Algodão

Alta do algodão no Brasil reflete entressafra, demanda aquecida e ajustes na safra 2025/26

Preços da pluma reagem acima de R$ 3,60/lp enquanto projeções indicam menor oferta e aumento das exportações


Publicado em: 18/03/2026 às 12:40hs

Alta do algodão no Brasil reflete entressafra, demanda aquecida e ajustes na safra 2025/26
Foto: Pixabay
Preços do algodão sobem no mercado interno com apoio de fatores externos

Os preços do algodão em pluma registraram alta recente no Brasil, ultrapassando o patamar de R$ 3,60 por libra-peso.
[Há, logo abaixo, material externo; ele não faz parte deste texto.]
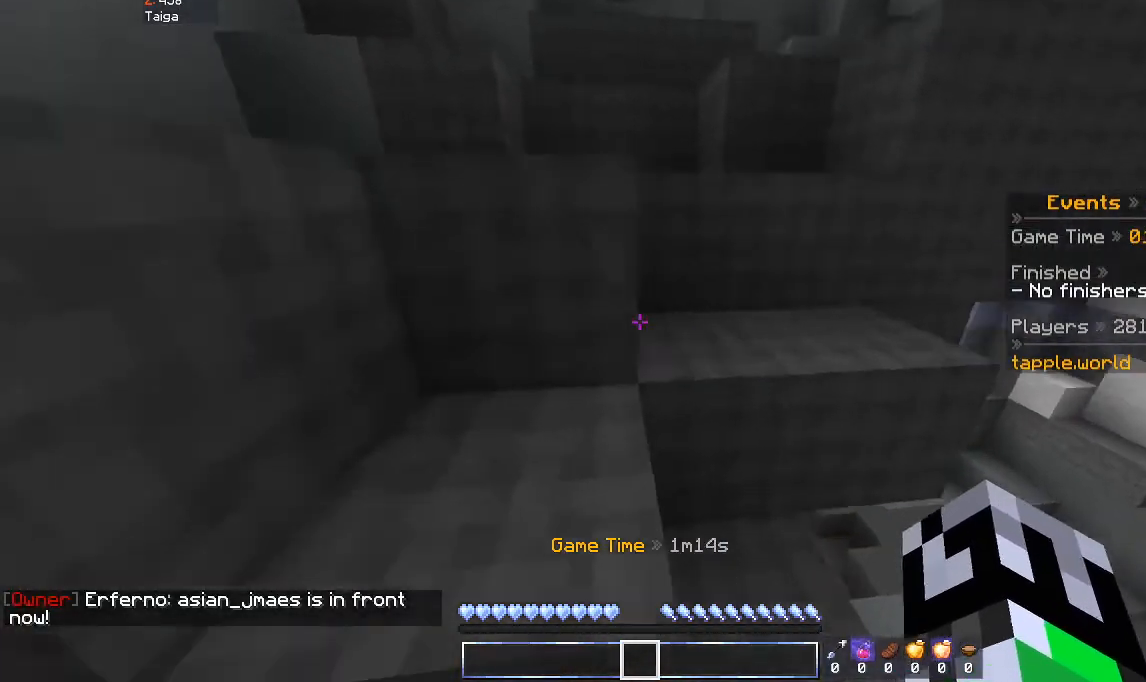
{"keys": ["a", "space", "w"], "mouse": [], "events": [[33, "a", "down"], [100, "space", "up"], [233, "a", "up"], [233, "space", "down"], [433, "a", "down"]]}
O movimento marca uma reação após meses de estabilidade, quando as cotações operavam entre R$ 3,40/lp e R$ 3,50/lp desde outubro de 2025.

De acordo com o Centro de Estudos Avançados em Economia Aplicada, a valorização foi impulsionada principalmente pelo cenário internacional mais favorável, pelo período de entressafra no país e pela elevação dos custos logísticos, especialmente com a alta do diesel.

Vendedores firmes e compradores mais ativos sustentam valorização

O comportamento dos agentes de mercado também contribui para o avanço dos preços. Segundo o Cepea, produtores seguem firmes nos valores pedidos, limitando a oferta disponível no mercado spot.

Do lado da demanda, parte dos compradores já aceita pagar mais por novos lotes, enquanto outros seguem priorizando o cumprimento de contratos a termo e monitorando o desempenho das vendas de produtos manufaturados.

Projeção de safra de algodão 2025/26 é revisada para baixo

Enquanto os preços avançam, a estimativa de oferta para a safra 2025/26 foi ajustada. Segundo o Instituto Mato-Grossense de Economia Agropecuária, com base em dados da Companhia Nacional de Abastecimento, a produção total de algodão em pluma foi revisada para 6,53 milhões de toneladas.

O volume representa uma leve queda de 0,12% em relação à projeção anterior. A produção estimada é de 3,80 milhões de toneladas, com recuo mensal de 0,21%.

Mato Grosso lidera produção, mesmo com redução de área

O levantamento aponta que o estado de Mato Grosso deve se manter como principal produtor nacional de algodão, seguido pela Bahia. Ainda assim, o estado mato-grossense apresenta redução de área cultivada, o que influencia diretamente na revisão da produção.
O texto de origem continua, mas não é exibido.